Destroy a running sandbox with QEMU

$ cargo run -- -l trace connect --no-auto-values --bundle-dir "${bundle_dir}" --server-address "vsock://${guest_cid}:${agent_vsock_port}" -c 'DestroySandbox'

Notes:

  • Only run this on a test or development system!

  • This will destroy the sandbox and all resources associated with it (including all containers and the VM that hosts the agent).

  • You cannot create a sandbox this way since the Kata Containers runtime and agent will already have created one inside the QEMU VM.

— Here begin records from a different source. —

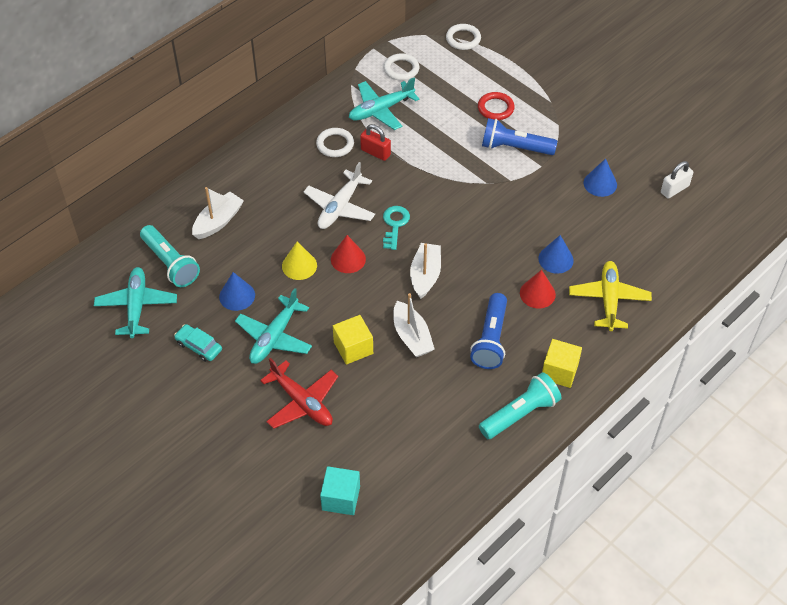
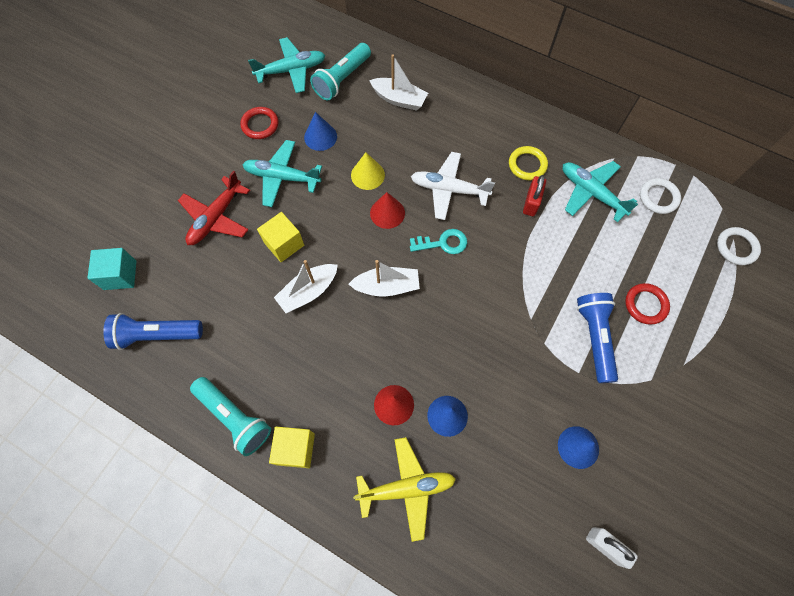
camera: 75 degrees right, 15 degrees up
(199, 346) = (260, 125): turquoise car -> red ring
(335, 144) = (527, 165): white ring -> yellow ring
(490, 339) = (321, 368): blue flashlight -> blue flashlight (157, 334)

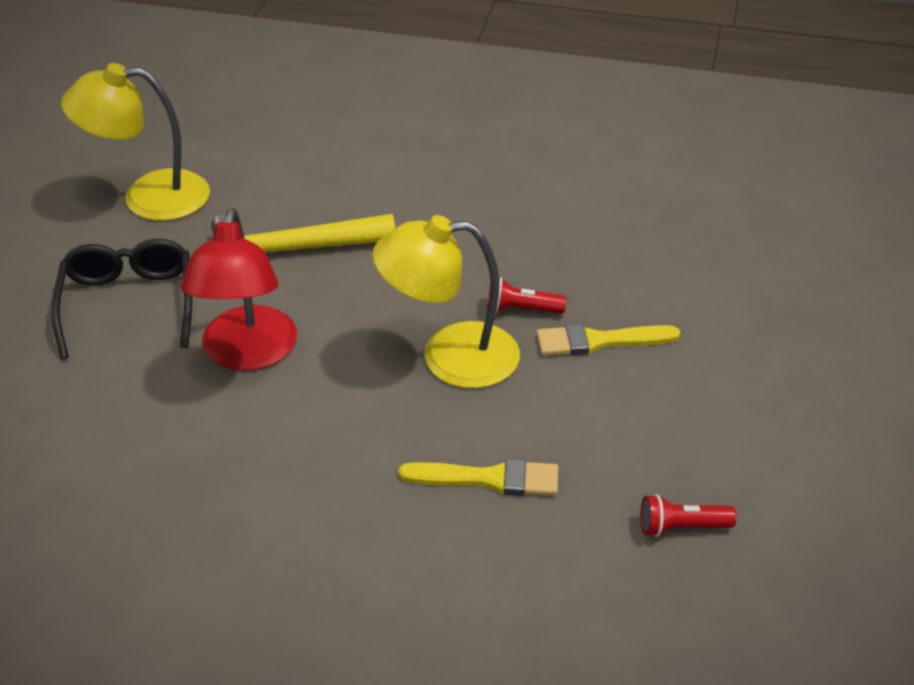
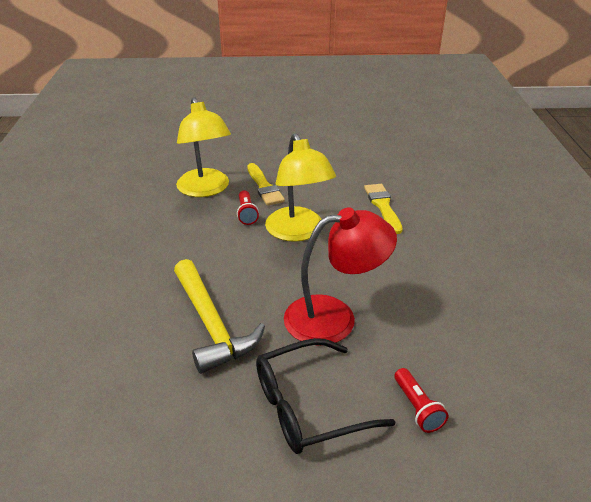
camera: 105 degrees left, 5 degrees down
(148, 197) = (145, 451): yellow lamp -> yellow lamp (205, 189)
(682, 527) = (377, 156): red flashlight -> red flashlight (417, 407)

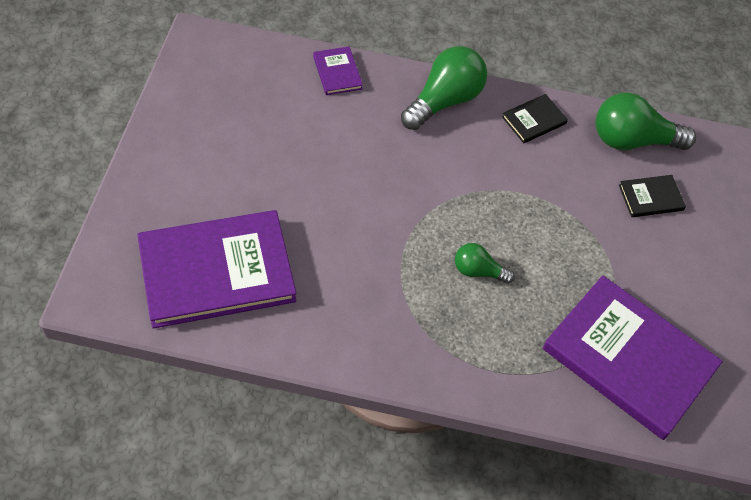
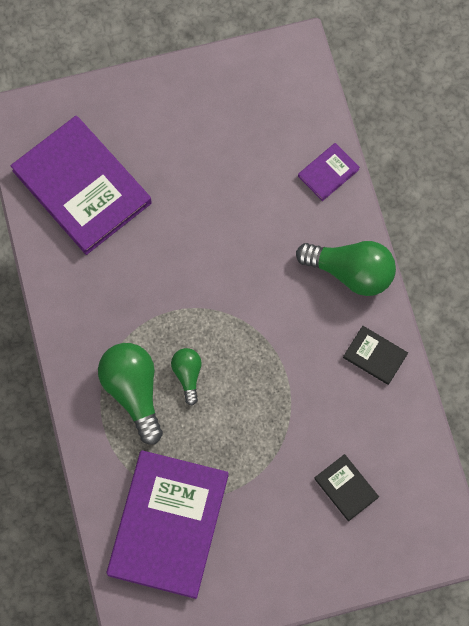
camera: 70 degrees right, 15 degrees up
(632, 140) = (403, 449): green light bulb -> green light bulb (133, 391)

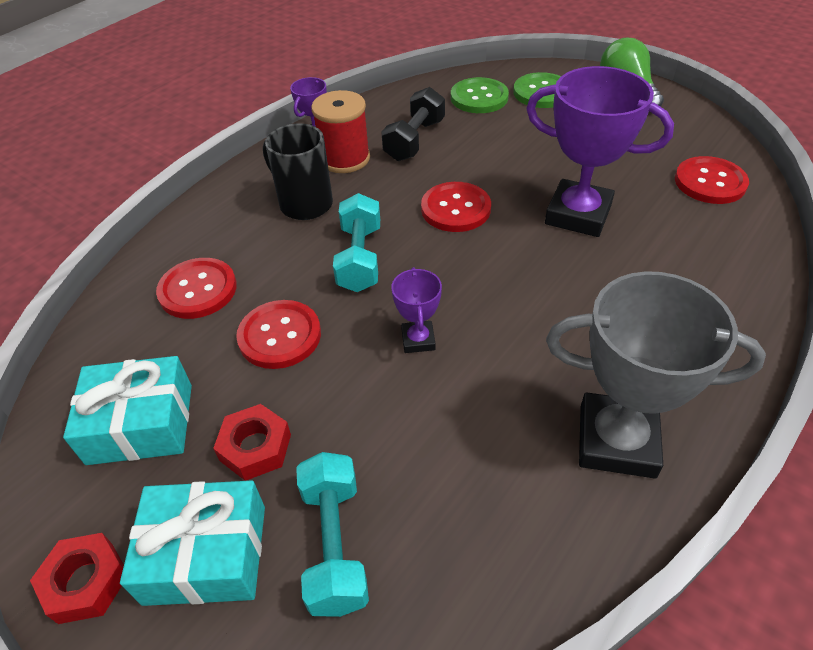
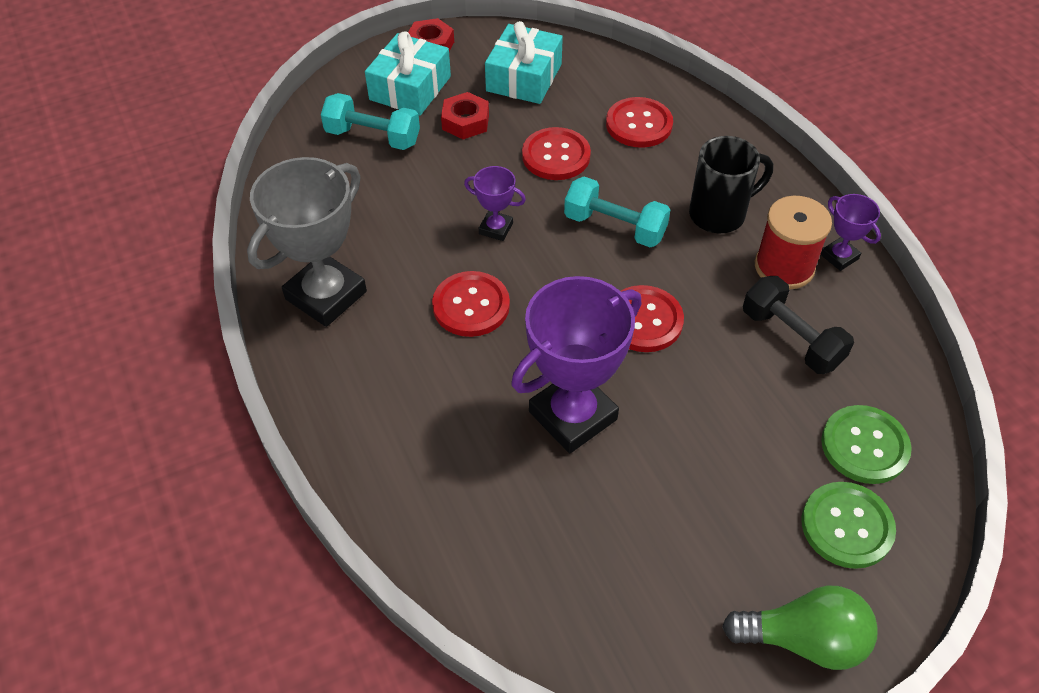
camera: 115 degrees right, 5 degrees up
(710, 182) = (547, 582): red button -> red button (471, 306)

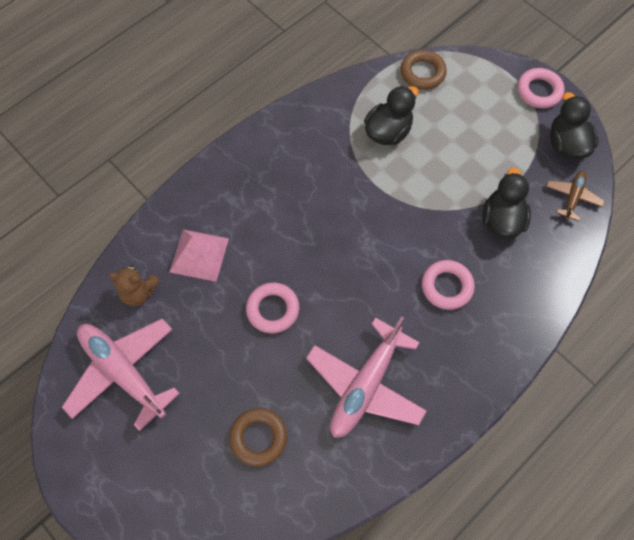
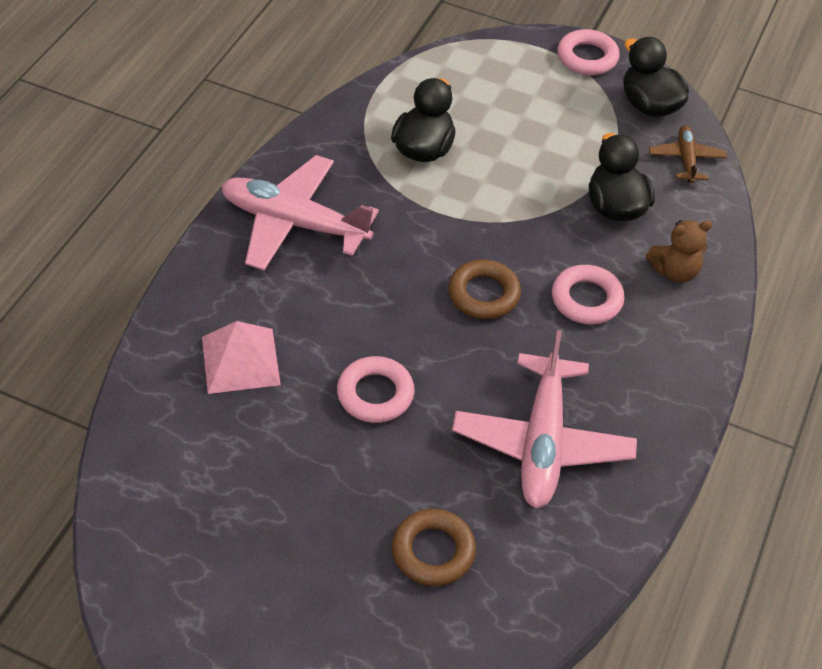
camera: 25 degrees left, 15 degrees down
(123, 372) = (202, 536): pink plane -> pink plane (294, 223)
(139, 293) = (176, 432): brown teddy bear -> brown teddy bear (675, 271)
(422, 73) = (434, 73): brown ring -> brown ring (483, 294)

    See Create a sandbox manually.

Local examples

Note:

These examples assume you have already started the agent manually.

Create a sandbox manually

$ sandbox_id="foo"

# Critical to clear up from any previous run
$ sudo umount /run/sandbox-ns/*

$ server_addr='unix://@/tmp/foo.socket'

$ cargo run -- -l trace connect --no-auto-values --bundle-dir "${bundle_dir}" --server-address "${server_addr}" -c "CreateSandbox json://{\"sandbox_id\": \"$sandbox_id\"}"

Note:

Although it should be possible to create a container inside the sandbox, this is difficult since the JSON CreateContainer request must include an OCI configuration file specification in (quoted) JSON format.

Delete a sandbox manually

$ sandbox_id="foo"

$ server_addr='unix://@/tmp/foo.socket'

$ cargo run -- -l trace connect --no-auto-values --bundle-dir "${bundle_dir}" --server-address "${server_addr}" -c DestroySandbox

Note:

No parameters are required for the DestroySandbox API call (since only a single sandbox can be created).